In order to get insight into the tertiary structure changes induced by cis-aconitylation, intrinsic tryptophan fluorescence emission spectra were examined (Fig. 1C). When excited at 280 nm, native Art v 1 exhibited a fluorescence emission maximum (λmax) at 352 nm, originating from the only solvent exposed tryptophan residue (Trp 29) located in the defensine domain. A decrease in intensity was observed due to the quenching of the tryptophan fluorescence by the charged cis-aconityl groups. However, negligible red shifting of the λmax to 353 nm and the fluorescence spectra retaining the overall shape in CAA indicates that cis-aconitylation only slightly disrupted the Art v 1 tertiary structure.

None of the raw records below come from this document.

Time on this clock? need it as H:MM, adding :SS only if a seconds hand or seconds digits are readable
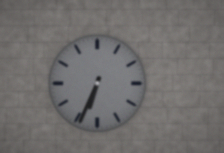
6:34
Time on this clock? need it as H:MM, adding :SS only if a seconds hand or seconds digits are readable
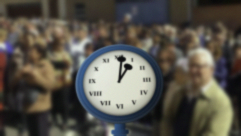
1:01
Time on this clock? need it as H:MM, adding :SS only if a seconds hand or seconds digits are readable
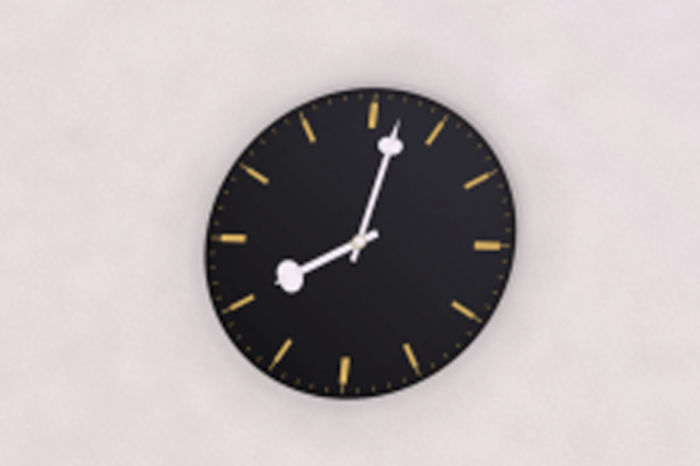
8:02
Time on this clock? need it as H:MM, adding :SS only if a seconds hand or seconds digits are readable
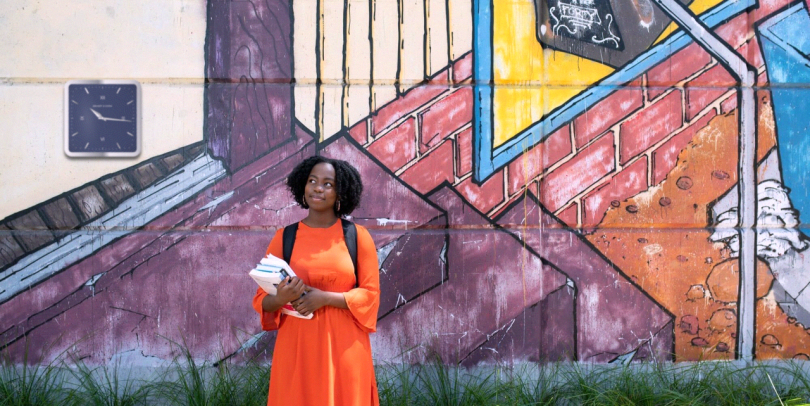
10:16
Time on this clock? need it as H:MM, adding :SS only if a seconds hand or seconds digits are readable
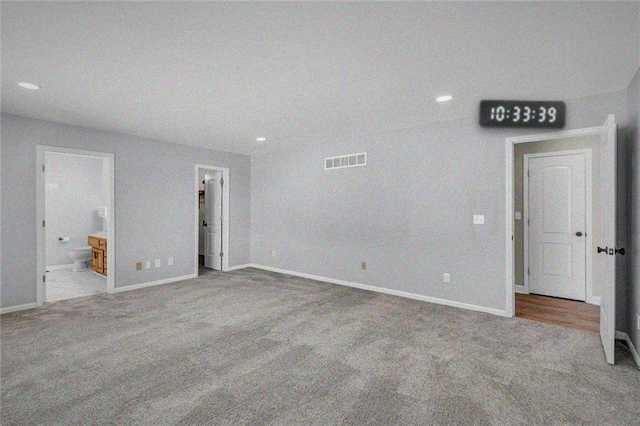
10:33:39
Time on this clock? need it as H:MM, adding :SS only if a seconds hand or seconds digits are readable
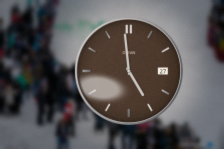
4:59
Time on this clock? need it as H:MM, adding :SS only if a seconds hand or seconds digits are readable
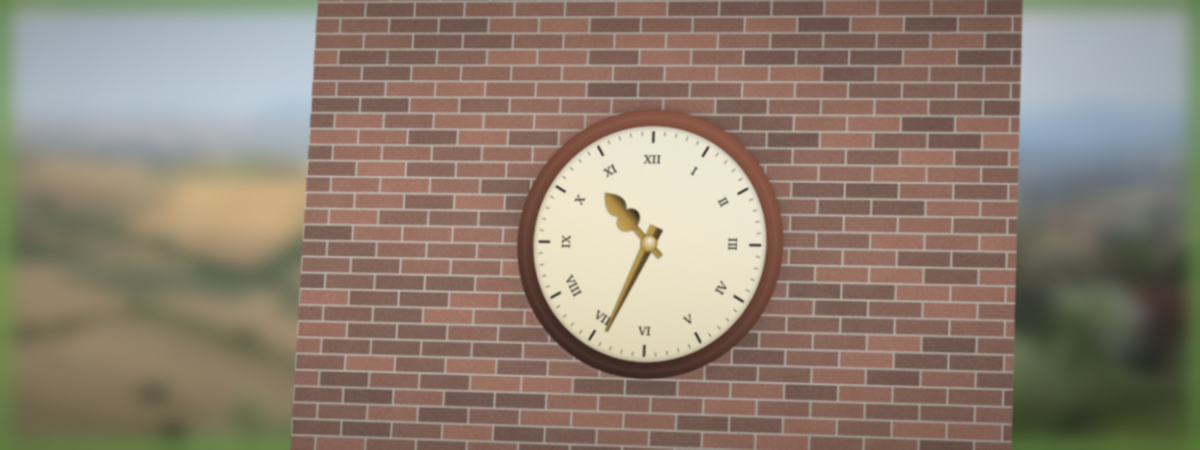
10:34
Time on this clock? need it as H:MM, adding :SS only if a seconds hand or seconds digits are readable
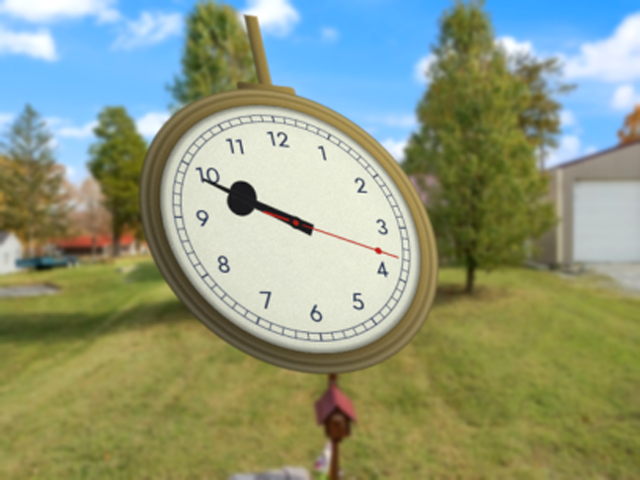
9:49:18
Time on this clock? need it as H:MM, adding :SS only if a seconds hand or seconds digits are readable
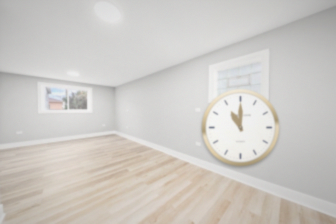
11:00
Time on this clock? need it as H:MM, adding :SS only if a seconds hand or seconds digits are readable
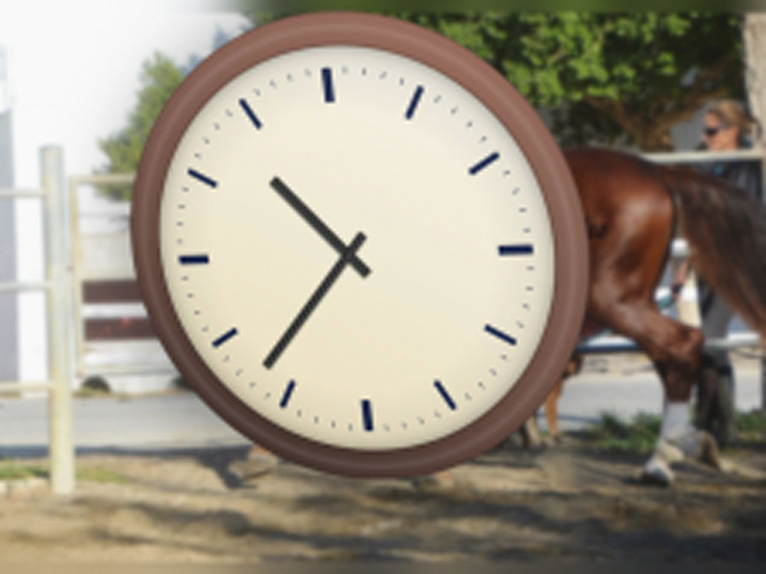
10:37
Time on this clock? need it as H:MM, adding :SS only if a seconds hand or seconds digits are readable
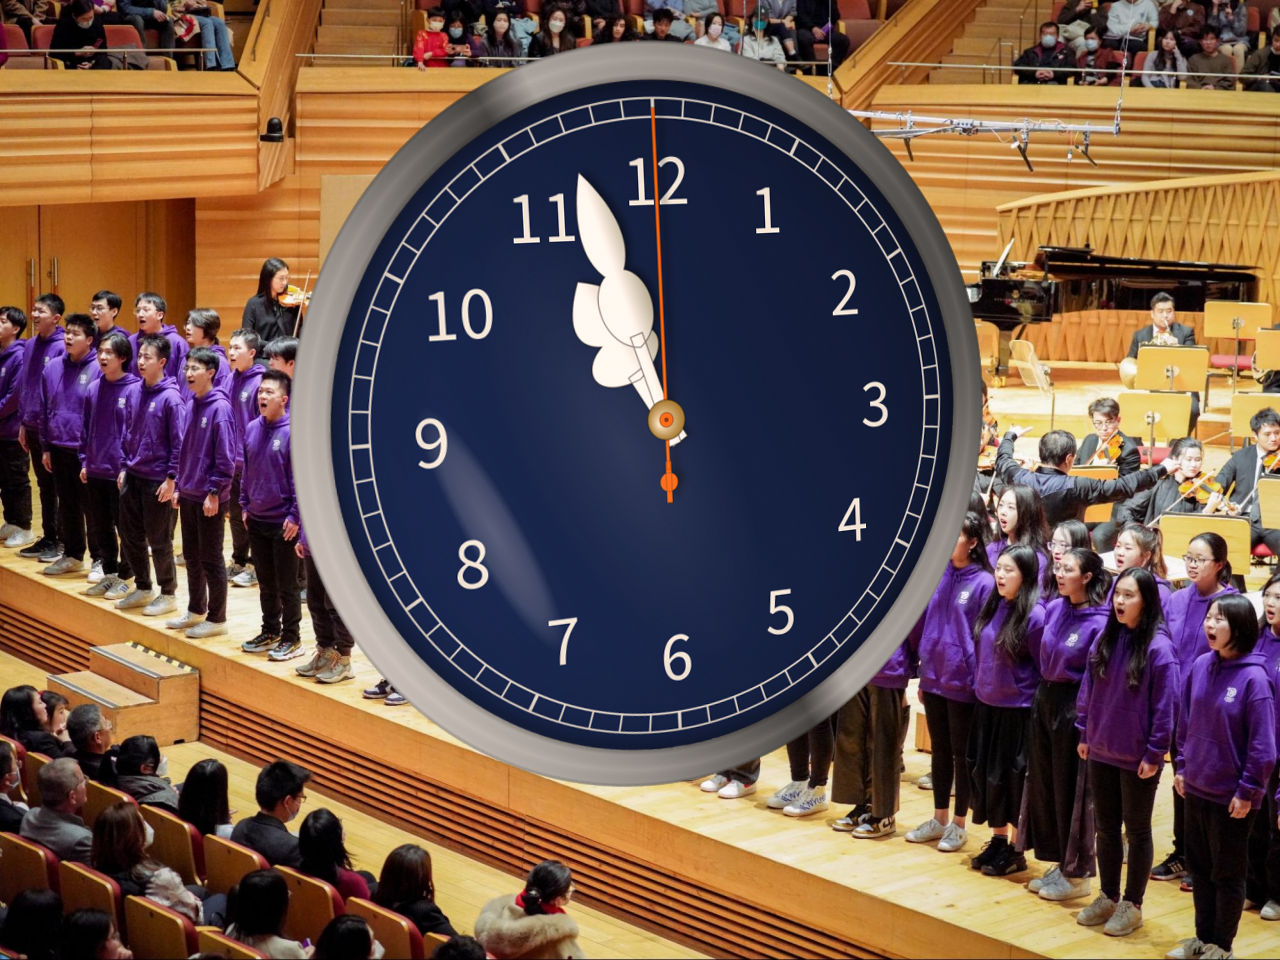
10:57:00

Upon non-covalent binding of the polarity-sensitive hydrophobic fluorescent probe ANS to hydrophobic patches on the protein surfaces, the fluorescence intensity increases and the wavelength of emission maximum demonstrates a blue shift. The decreased ANS binding to CAA with a red shift (from 471 to 475 nm) reflects a higher degree of accessibility for water molecules to the ANS binding region within CAA, indicating that modified Art v 1 has slightly less hydrophobic surfaces (Fig. 1D). These results suggest that cis-aconitylation did not substantially disturb the secondary and tertiary structure of Art v 1, in spite of the fact that Art v 1 was extensively modified by acylation.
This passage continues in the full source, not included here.